## Texte source

Yuja Wang enflamme la Philharmonie de Paris

Elle arrive sur scène telle un rayon de soleil, moulée dans une longue robe d’un beau jaune tendre et lumineux, salue rapidement, et ajuste son assise. Là, le dos droit, dans un alignement parfait du corps et de l’esprit, elle se met à jouer. Elle tiendra cette posture au fil du concert sans jamais y déroger, centrée, la tête commandant les bras, libres et agiles, les doigts, précis et infaillibles. Pas un geste superflu. Pas de cinéma. Yuja Wang est plus sérieuse qu’on ne pourrait le penser. Elle est professionnelle. Aujourd’hui elle joue à peu près tout, et rares sont les pianistes capables du programme audacieux qu’elle a choisi de présenter: sélection de Préludes et Études-tableaux de Rachmaninov, la sonate n°10 opus 70 de Scriabin, 3 études de Ligeti, et rien moins que la huitième sonate de Prokofiev.

## Données fournies
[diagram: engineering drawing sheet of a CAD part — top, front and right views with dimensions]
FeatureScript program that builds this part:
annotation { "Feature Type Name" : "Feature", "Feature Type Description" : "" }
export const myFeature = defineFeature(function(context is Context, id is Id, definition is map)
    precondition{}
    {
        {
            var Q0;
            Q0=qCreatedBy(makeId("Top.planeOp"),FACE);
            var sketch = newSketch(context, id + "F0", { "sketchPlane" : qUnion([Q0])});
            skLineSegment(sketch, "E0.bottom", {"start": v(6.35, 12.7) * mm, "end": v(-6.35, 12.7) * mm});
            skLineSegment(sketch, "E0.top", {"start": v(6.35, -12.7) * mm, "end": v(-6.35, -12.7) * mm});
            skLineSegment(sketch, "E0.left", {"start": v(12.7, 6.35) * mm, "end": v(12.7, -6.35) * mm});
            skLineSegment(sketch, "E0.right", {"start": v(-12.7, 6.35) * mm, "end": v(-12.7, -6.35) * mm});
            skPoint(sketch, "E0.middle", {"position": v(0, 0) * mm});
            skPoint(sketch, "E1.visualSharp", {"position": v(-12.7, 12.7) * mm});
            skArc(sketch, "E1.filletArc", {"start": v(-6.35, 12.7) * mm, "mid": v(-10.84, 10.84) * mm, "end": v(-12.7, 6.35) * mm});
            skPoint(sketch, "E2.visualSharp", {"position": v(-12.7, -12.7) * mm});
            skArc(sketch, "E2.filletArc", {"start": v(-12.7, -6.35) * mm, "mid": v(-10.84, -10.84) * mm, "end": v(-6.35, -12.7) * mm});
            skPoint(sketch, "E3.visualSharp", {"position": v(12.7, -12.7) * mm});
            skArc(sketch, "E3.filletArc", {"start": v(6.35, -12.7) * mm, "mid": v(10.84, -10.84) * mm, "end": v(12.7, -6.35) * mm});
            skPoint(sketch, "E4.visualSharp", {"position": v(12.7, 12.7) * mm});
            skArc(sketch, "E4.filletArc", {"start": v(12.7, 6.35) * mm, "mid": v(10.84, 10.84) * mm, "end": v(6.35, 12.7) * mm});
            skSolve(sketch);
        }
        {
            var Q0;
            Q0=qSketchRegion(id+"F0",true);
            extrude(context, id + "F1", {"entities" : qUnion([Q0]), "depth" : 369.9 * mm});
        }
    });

## Consignes de l'exercice
1. Transcrivez le passage de l'article sur Yuja Wang qui va de « Yuja Wang enflamme » à « sonate de Prokofiev. ».
2. Reprenez l'article sur Yuja Wang à la suite de sa dernière phrase.

## Résultats des consignes
1.
Yuja Wang enflamme la Philharmonie de Paris

Elle arrive sur scène telle un rayon de soleil, moulée dans une longue robe d’un beau jaune tendre et lumineux, salue rapidement, et ajuste son assise. Là, le dos droit, dans un alignement parfait du corps et de l’esprit, elle se met à jouer. Elle tiendra cette posture au fil du concert sans jamais y déroger, centrée, la tête commandant les bras, libres et agiles, les doigts, précis et infaillibles. Pas un geste superflu. Pas de cinéma. Yuja Wang est plus sérieuse qu’on ne pourrait le penser. Elle est professionnelle. Aujourd’hui elle joue à peu près tout, et rares sont les pianistes capables du programme audacieux qu’elle a choisi de présenter: sélection de Préludes et Études-tableaux de Rachmaninov, la sonate n°10 opus 70 de Scriabin, 3 études de Ligeti, et rien moins que la huitième sonate de Prokofiev.

2.
Tout étant relatif, Rachmaninov, par lequel elle commence son récital, avec deux préludes (opus 23 n°5 et opus 32 n° 10) et 5 études-tableaux des opus 33 et 39, est certainement le moins investi. Certes le son est beau, clair, mais la polyphonie est parfois troublée et le jeu volubile manque souvent de consistance et de poids dans les nuances piano, où l’on attendrai moins d’effleurement et davantage de timbre. La palette dynamique est en revanche fort étendue et rend l’interprétation vivante et très captivante. Son Rachmaninov respire la santé: il est plutôt rayonnant, et même parfois d’une légèreté incongrue. Le Prélude opus 32 n° 10 est sans doute la pièce la plus réussie: elle parvient à y rendre l’ atmosphère de profonde désolation, d’intime nostalgie, de sombre tristesse qui lui est propre.

La sonate n°10 de Scriabin apparaît d’une grande modernité: esthétiquement très aboutie, elle offre de beaux effets vibratiles. Les trilles très finement ciselés s’évaporent, volent d’un registre à l’autre, dans une subtile ubiquité, dans un impalpable éther, sans jamais brûler leurs ailes. L’effet plastique est indéniable et Yuja Wang contrôle absolument tout des timbres aux intensités, faisant de cette sonate un superbe « objet sonore », d’un fini proche de la perfection.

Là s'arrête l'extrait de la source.